Her father, Faustus, had been one of the city magistrates who had
defended the city against Hengist's son Octa, and had been one of
those urgent to advise the Saxon leader to yield himself to
Ambrosius. Ector himself was fighting at the time in my father's
army. It was in York that he had met Drusilla, and had married her.
They were both Christians, and this was possibly why their paths
and Uther's had not often crossed. But I, along with my father, had
been to Faustus' house in York, and Ambrosius had there taken part
in many long discussions about the settlement of the northern
provinces.

The castle at Galava was well
protected, being built on the site of the old Roman fort, with the
lake before it, and a deep river on the one hand, and the wild
mountains near. It could be approached only from the open water, or
by one of the easily watched and defended valley passes. But it did
not have the air of a fortress. Trees grew near it, now rich with
autumn, and there were boats out and men fishing where the river
flowed deep and still through its sedgy flatlands. The green
meadows at the waters' head were full of cattle, and there was a
village crowded under the castle walls as there had been in the
Roman Peace. Two full miles beyond the castle walls lay a
monastery, and so secluded were the valleys that right up on the
heights above the treeline, where the land stretched bare of all
but short grass and stones, one saw the strange little blue-fleeced
sheep that breed in Rheged, with some shepherd boy cheerfully
braving the wolves and fierce hill foxes with the protection of a
stick and a single dog.

I traveled alone, and quietly. Though
the hated beard had gone, and with it the heavy disguise, I managed
the journey unnoticed and unrecognized, and came to Galava towards
late afternoon on a bright, crisp October day.

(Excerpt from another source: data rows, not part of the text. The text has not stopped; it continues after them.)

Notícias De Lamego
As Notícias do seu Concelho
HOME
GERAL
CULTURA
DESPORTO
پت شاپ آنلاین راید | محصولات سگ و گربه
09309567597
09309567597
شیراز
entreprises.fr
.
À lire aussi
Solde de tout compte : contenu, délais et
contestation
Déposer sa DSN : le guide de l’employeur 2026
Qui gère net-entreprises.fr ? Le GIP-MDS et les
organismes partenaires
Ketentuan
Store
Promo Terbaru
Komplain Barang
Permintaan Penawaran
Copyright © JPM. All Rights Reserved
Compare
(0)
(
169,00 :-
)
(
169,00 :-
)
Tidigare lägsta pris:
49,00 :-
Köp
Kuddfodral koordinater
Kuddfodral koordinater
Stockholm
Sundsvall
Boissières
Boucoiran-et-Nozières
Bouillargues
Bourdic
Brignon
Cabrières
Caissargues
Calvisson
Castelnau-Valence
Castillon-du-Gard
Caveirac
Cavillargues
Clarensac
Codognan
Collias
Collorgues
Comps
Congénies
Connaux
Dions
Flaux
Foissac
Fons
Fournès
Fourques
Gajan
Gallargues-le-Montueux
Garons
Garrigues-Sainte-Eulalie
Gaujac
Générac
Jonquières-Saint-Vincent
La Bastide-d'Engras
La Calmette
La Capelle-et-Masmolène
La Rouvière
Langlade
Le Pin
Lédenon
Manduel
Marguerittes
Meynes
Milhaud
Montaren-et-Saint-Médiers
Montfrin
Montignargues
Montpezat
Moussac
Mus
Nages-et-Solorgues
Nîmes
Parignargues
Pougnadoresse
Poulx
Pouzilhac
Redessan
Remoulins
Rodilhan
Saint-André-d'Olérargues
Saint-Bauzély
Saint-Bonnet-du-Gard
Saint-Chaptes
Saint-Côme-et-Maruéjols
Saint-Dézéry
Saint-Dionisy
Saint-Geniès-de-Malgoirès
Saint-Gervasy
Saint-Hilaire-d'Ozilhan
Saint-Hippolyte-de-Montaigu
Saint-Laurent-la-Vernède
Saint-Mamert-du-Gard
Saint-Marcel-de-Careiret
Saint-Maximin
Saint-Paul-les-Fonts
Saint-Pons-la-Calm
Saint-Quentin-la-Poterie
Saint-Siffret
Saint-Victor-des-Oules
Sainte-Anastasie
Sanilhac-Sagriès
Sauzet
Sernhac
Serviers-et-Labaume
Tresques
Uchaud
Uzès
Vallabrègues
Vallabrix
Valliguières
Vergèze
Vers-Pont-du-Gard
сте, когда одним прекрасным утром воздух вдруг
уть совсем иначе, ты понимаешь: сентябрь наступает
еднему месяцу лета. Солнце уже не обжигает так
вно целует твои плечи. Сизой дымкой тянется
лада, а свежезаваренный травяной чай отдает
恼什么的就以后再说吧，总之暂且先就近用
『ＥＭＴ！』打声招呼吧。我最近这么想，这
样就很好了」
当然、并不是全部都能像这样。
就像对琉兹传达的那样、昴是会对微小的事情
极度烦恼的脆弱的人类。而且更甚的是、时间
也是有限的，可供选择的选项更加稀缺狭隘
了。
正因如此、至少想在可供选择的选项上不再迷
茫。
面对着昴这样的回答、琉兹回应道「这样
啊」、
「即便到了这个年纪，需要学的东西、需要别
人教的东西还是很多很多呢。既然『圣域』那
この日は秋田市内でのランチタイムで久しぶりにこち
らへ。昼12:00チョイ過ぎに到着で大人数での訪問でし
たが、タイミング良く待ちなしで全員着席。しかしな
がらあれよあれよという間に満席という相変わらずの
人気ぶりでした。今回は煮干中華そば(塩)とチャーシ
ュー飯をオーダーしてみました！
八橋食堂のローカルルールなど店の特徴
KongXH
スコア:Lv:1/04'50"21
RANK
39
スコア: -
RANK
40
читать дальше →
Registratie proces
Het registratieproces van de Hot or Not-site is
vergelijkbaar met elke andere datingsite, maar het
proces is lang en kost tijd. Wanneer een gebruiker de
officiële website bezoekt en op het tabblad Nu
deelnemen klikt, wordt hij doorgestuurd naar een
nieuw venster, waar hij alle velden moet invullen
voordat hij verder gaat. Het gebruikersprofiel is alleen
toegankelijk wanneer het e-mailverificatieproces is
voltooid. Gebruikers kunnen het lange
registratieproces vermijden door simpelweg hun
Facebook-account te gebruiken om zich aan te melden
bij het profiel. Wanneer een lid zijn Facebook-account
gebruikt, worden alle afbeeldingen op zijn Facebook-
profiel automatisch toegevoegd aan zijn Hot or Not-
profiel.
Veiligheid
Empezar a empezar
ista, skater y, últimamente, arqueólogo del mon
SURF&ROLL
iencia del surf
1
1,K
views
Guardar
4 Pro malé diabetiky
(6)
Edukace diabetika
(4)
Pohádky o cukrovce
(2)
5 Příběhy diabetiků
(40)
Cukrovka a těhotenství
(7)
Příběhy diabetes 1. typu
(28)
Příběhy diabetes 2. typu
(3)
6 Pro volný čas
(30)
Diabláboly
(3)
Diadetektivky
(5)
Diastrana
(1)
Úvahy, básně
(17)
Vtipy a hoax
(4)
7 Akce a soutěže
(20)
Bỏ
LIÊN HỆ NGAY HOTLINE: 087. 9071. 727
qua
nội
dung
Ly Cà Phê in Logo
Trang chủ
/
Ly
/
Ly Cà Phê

The great gates were wide open, giving
on a paved yard where men and boys were unloading a wagon of straw.
The oxen stood patiently, chewing their cud; near them a lad was
watering a pair of sweating horses. Dogs barked and skirmished, and
hens pecked busily among the fallen straw. There were trees in the
yard, and to either side of the steps up to the main door someone
had planted beds of marigolds, which blazed orange and yellow in
the late sunshine. It looked like a prosperous farm rather than a
fortress, but through an open door I could see the rows of freshly
burnished weapons, and from behind one of the high walls came
shouted orders and the clash of men drilling.